The corpus is provided in both TTL and JSON-LD serialization formats. The former is more human-readable and can have axioms applied for consistency checking, while the latter is generally more usable for machines. It takes about two lines of Python to convert between the two formats.

Entity Definitions

Entities in the graph each have a title field and an id (a generated UUID), and as much as possible they are uniquely identified by persistent identifiers. These linked data annotations have been verified by domain experts.

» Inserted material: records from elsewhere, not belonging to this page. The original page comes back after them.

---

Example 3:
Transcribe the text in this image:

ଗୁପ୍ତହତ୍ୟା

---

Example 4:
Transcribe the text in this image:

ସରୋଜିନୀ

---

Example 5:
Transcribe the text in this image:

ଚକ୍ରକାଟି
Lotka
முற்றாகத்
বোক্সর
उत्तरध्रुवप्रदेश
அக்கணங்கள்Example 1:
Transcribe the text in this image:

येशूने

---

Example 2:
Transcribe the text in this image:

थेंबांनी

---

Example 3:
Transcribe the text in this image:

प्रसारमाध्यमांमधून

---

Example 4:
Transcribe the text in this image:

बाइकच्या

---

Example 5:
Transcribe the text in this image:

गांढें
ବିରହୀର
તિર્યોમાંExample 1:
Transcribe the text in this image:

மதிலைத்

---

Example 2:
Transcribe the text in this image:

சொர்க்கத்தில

entity persistent identifier required fields optional fields notes
dataset ADRF vocab ID id, title, provider doi, url, alt_title (list), description, date  
provider ROR id, title ror, url, description  
publication DOI id, title, datasets (list), journal doi, url, pdf (open access URL) open access PDFs are downloaded and provided in a public S3 bucket
journal ISSN id, titles (list), issn (list) url first element in titles list is the ISO 4 standard abbreviation; first element in issn list is the linking ISSN
author ORCID id, title orcid, url  
topic madsrdf:Authority label    

Usage

For examples of how to read and write the corpus files in Python -- both in TTL and JSON-LD formats -- see the write_corpus() method in the gen_ttl.py script.

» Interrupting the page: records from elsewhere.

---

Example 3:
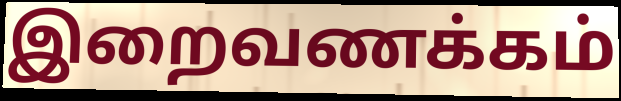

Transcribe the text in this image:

இறைவணக்கம்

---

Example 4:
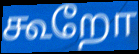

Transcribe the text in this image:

கூறோ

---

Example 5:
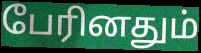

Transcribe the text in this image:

பேரினதும்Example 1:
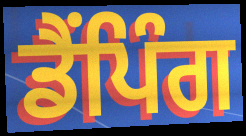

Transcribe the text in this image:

ਡੈਂਪਿੰਗ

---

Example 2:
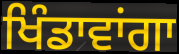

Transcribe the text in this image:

ਖਿੰਡਾਵਾਂਗਾ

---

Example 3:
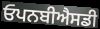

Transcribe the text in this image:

ਓਪਨਬੀਐਸਡੀ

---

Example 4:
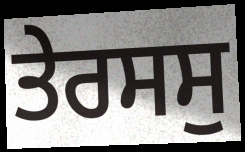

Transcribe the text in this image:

ਤੇਰਸਸੁ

The corpus will be extended over time, with updates managed using GitHub tags and versioning. After each update, previous entries in the leaderboard will get re-evaluated.

Note that names in the dct:alternative field are merely informational -- what our human annotators have encountered when reading PDFs to identify dataset references manually. For the purposes of the competition the ML models don't need to use them in any way.